Dr Goldstein said that his expectations about the speed at which genetics would advance had led him to make a "confident but uncomfortable" prediction about the future of screening.

"The identification of major risk factors for disease is bound to substantially increase interest in embryonic and other screening programmes," he said.

"Society has largely already accepted this principle for mutations that lead inevitably to serious health conditions.

"Will it be so accommodating of those who want to screen out embryos that carry, say, a twentyfold increased risk of a serious but unspecified neuropsychiatric disease?"

He said that he was personally uncertain about the right answer, but that it was an essential question for society to debate now.

"I don't have a fixed view, and I can see both sides pretty well," he said.

"We should think about an appropriate dividing line. Most people are in favour of allowing this when a disease is severe, but are more uncomfortable with marginal disease risks."

Embryo screening involves a process called pre-implantation genetic diagnosis (PGD).

Embryos are created by in-vitro fertilisation and grown to the eight-cell stage, at which point one or two cells are removed.

Scientists then examine the DNA of these cells for defects, and only normal embryos are replaced in the womb.

Although PGD was developed two decades ago, it is currently applicable only to a limited range of serious and rare conditions, such as cystic fibrosis, which couples know they risk passing on to their children.

The technique is also occasionally used to conceive a child suitable to donate umbilical cord blood to a sick sibling.

Raj and Shahana Hashmi were the first British couple to win permission to do this, to help their son Zain who suffers from beta-thalassaemia, though the procedure failed.

But Dr Goldstein expects its scope to widen significantly over the next 10 years, as science starts to unlock more of the genetic factors that contribute to common conditions, such as heart disease, type 2 diabetes, autism, schizophrenia and epilepsy.

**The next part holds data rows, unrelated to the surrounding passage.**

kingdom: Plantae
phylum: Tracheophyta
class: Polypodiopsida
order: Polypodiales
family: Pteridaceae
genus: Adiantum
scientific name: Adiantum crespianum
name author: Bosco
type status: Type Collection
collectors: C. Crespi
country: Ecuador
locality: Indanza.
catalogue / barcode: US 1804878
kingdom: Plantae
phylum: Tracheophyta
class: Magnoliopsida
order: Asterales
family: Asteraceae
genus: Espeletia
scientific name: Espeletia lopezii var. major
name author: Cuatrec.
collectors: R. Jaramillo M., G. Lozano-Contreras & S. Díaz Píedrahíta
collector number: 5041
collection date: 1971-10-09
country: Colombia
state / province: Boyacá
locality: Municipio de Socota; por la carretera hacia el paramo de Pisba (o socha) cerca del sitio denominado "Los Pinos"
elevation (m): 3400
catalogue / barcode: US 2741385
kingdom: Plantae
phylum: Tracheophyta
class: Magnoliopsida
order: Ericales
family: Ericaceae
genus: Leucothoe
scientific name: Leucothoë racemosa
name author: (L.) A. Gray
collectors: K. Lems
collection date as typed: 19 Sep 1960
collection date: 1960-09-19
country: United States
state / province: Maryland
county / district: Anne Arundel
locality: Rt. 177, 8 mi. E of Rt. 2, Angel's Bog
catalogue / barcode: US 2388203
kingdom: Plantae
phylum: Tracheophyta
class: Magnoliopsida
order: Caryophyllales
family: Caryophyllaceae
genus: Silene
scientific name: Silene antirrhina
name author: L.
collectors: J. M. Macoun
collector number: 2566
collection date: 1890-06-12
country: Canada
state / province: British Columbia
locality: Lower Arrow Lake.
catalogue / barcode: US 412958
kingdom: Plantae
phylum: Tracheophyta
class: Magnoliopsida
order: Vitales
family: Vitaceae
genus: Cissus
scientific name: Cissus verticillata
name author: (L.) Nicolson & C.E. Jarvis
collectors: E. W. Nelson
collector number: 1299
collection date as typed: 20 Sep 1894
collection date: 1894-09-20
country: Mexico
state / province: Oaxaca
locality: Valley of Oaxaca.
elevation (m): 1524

It had been thought that much of the genetic influence over these diseases lay in common DNA variations with reasonably small effects, which would not be amenable to embryo screening.

But recent research has suggested that rarer variants with much larger effects on risk are actually more important.


New technology for reading DNA will soon allow scientists to find many more of these variants with large effects, and also to screen for them in embryos.

Dr Goldstein's forecast for 2020 is one of 18 prepared by scientists for the journal Nature, in which they set out the advances and challenges they anticipate in their fields for the next decade.

Other predictions include a suggestion by Peter Norvig, the director of research at Google, that most internet searches will start with spoken rather than typed commands.